An NBN Co spokesman told iTnews the company "only requires the transfer of ownership of pit and pipe for new developments (approved after 1 January) where NBN Co has entered an agreement with the developer to install fibre."
Developers that had engaged Telstra this year to deploy conduits risk being caught out by this ownership clause.
NBN Co's spokesman said that estates with pre-2011 Telstra conduits were ineligible to apply for NBN greenfields fibre; however, they would be considered a 'brownfields' site if the estate was within the planned 93 percent of Australia to be serviced by NBN fibre.
"For pre-existing developments which have had pit and pipe installed by Telstra before 1 January 2011, Telstra is responsible for providing services in these estates," the NBN Co spokesman said.
It was unlikely that Telstra would give those estates fibre. The telco generally serviced estates with fixed wireless and, in rare cases, with copper.

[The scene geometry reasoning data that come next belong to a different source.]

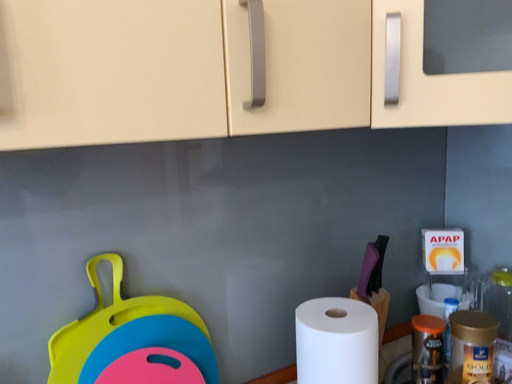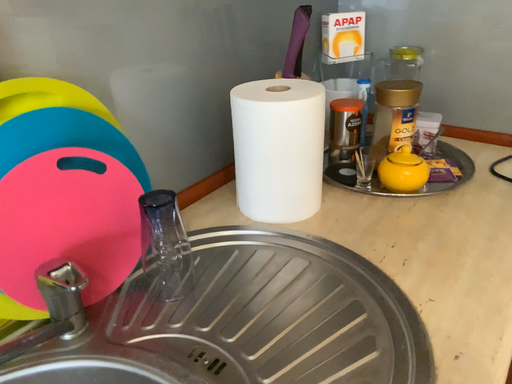
Question: How did the camera likely rotate when shooting the video?

Choices:
 (A) rotated left
 (B) rotated right

Answer: (B)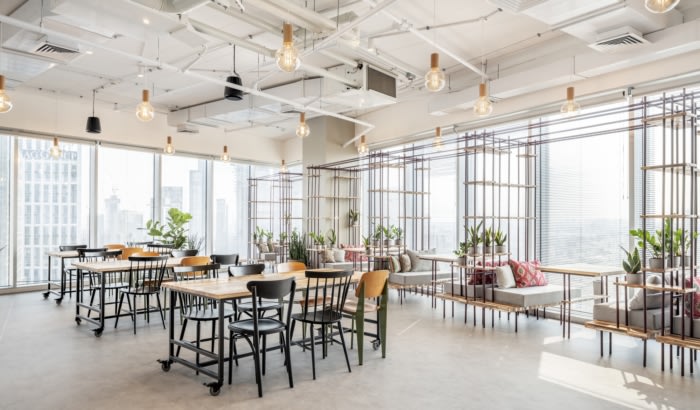
The image size is (700, 410). I want to click on chairs with light brown wood, so pyautogui.click(x=372, y=284), pyautogui.click(x=290, y=264), pyautogui.click(x=201, y=258), pyautogui.click(x=152, y=250), pyautogui.click(x=127, y=247), pyautogui.click(x=115, y=244).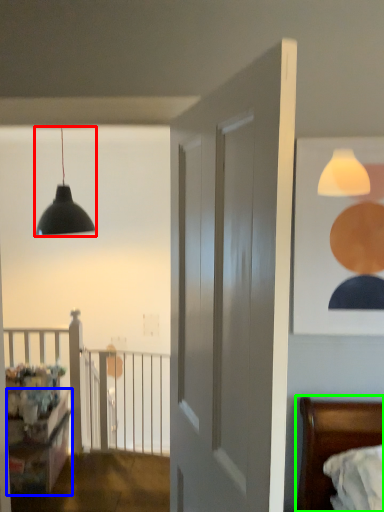
Question: Estimate the real-world distances between objects in this image. Which object is farther from lamp (highlighted by a red box), dresser (highlighted by a blue box) or bed (highlighted by a green box)?

Choices:
 (A) dresser
 (B) bed

Answer: (B)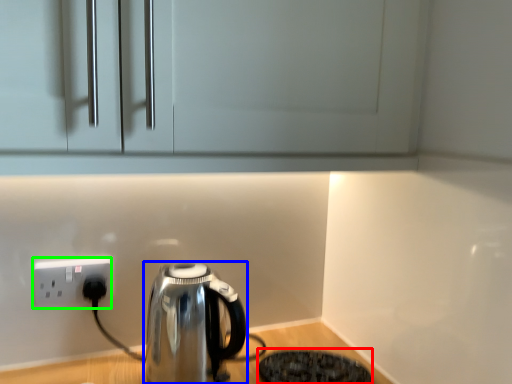
Question: Based on their relative distances, which object is farther from appliance (highlighted by a red box)? Choose from kettle (highlighted by a blue box) and power plugs and sockets (highlighted by a green box).

Choices:
 (A) kettle
 (B) power plugs and sockets

Answer: (B)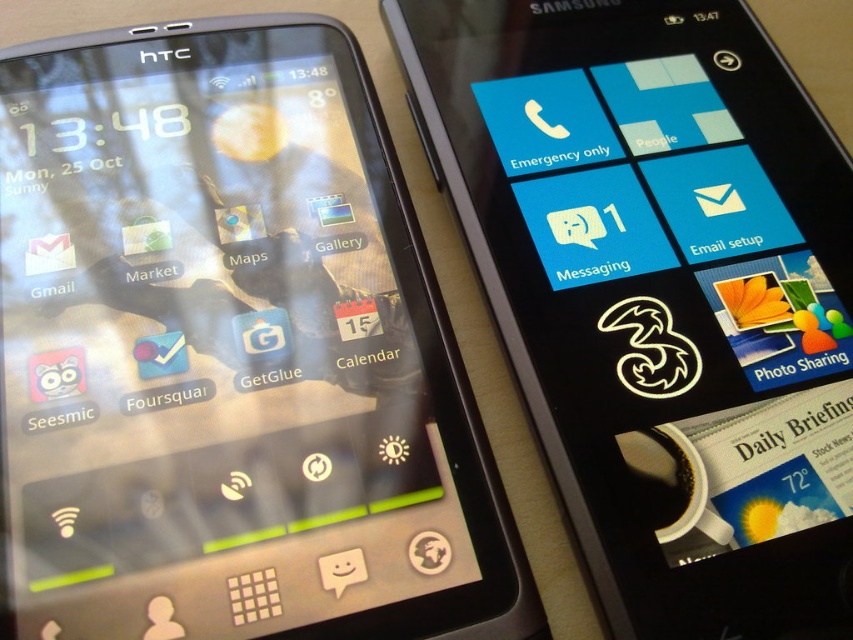
You are looking at two smartphones placed side by side on a flat surface. You notice a point at coordinates (230, 355). Which phone is positioned closest to this point?

The matte black phone at left is positioned closest to the point (230, 355).

You are setting up a display for a tech store and need to arrange two phones. You have a matte black phone at left and a black glossy phone at upper left. The store manager wants to know which phone is wider so they can place it in the center. Which phone should you choose?

The matte black phone at left is wider than the black glossy phone at upper left, so you should choose the matte black phone at left to place in the center.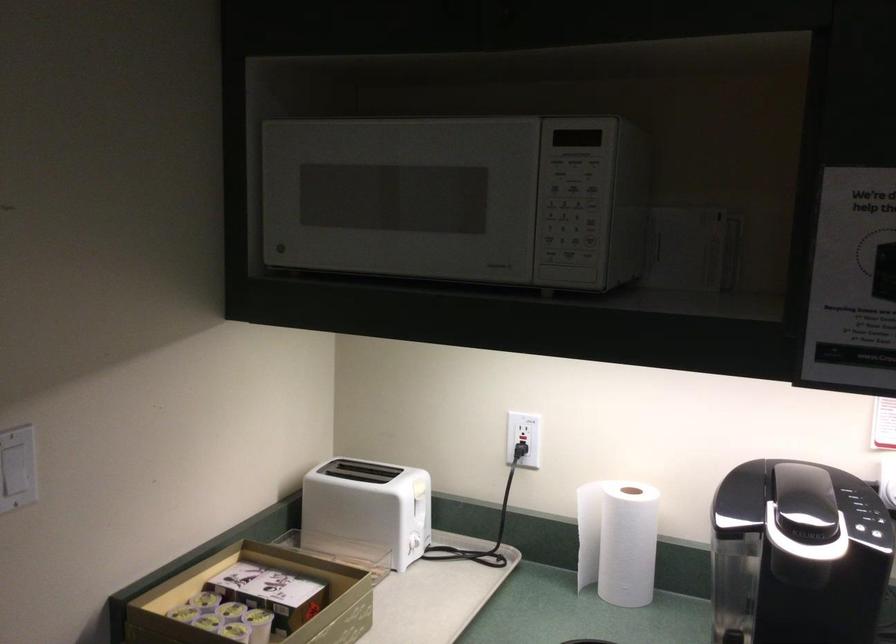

Telstra's spokesman said the telco was open to varying ownership clauses in construction agreements.
"We will consider alternative commercial constructs as a result of customer feedback and market competition," he said.
Developers were choosing Telstra to design and construct the NBN-ready conduits – even after it imposed fees for construction - because the incumbent was seen as best placed to interpret NBN Co's "incomplete" specifications, which last underwent revisions in the past fortnight, according to Russell.
He said housing developers were "too scared" to design and install pits and pipes themselves or to outsource the job to someone other than Telstra because they were in no better position than Telstra to make sense of NBN Co's requirements.
Developers were also attracted to Telstra as a passive infrastructure supplier because it meant they were not responsible for repairing pit covers and other infrastructure damaged during housing construction works.
Russell said that Telstra "usually" paid to repair any damage caused by heavy machinery such as concrete trucks.
"Usually it is not possible to identify the culprit, so in the past, Telstra would simply repair the damage at Telstra's expense," he said in another advisory note.
"But that will not be the case under NBN's agreement. That agreement will hold the developer responsible for third party damage. Such damage will not be the responsibility of the contractor who installed the conduits and pits, because it does not fall into the category of defective workmanship. The cost of repairs will rest solely with the developer."
However, future reliance on Telstra as a supplier of pit-and-pipe infrastructure remained under a cloud as the ownership spat went unresolved.
"Why Telstra is digging their heels in, I don't know," Russell said. "It's like an arm wrestle over ownership of conduits."
The timing of this latest friction could not be worse for NBN Co as it battles allegations from all sides over the handling of requests for proposals (RFPs) for network construction work.
A number of bidders confirmed to iTnews privately that they had been excluded from the process over the past fortnight.
Although there had been anger at the exclusions and talk of legal threats, none had materialised over the past fortnight – and allegations that NBN Co had "duped" tenderers into handing over swathes of commercial information could not be independently verified.
At least one of the companies excluded from the process – other than OPENetworks – indicated they had been "a little bit careful about how much information [they] gave away."
While some sources told iTnews a decision on the interim greenfields panel make-up could occur this week, a more likely timeframe was by the end of the month.
The housing industry lobby, meanwhile, has continued to raise fears of fibre rollout delays caused by continued uncertainty in greenfields.
The latest round of concerns reportedly prompted NBN Co's greenfields director Archie Wilson to blame some housing developers for the delays they faced.
In a report by the Sydney Morning Herald, Wilson was quoted as saying that some developers had not followed proper process.
Outside of greenfields, NBN Co also faced allegations from the construction industry that capital works costs on the project could blow out.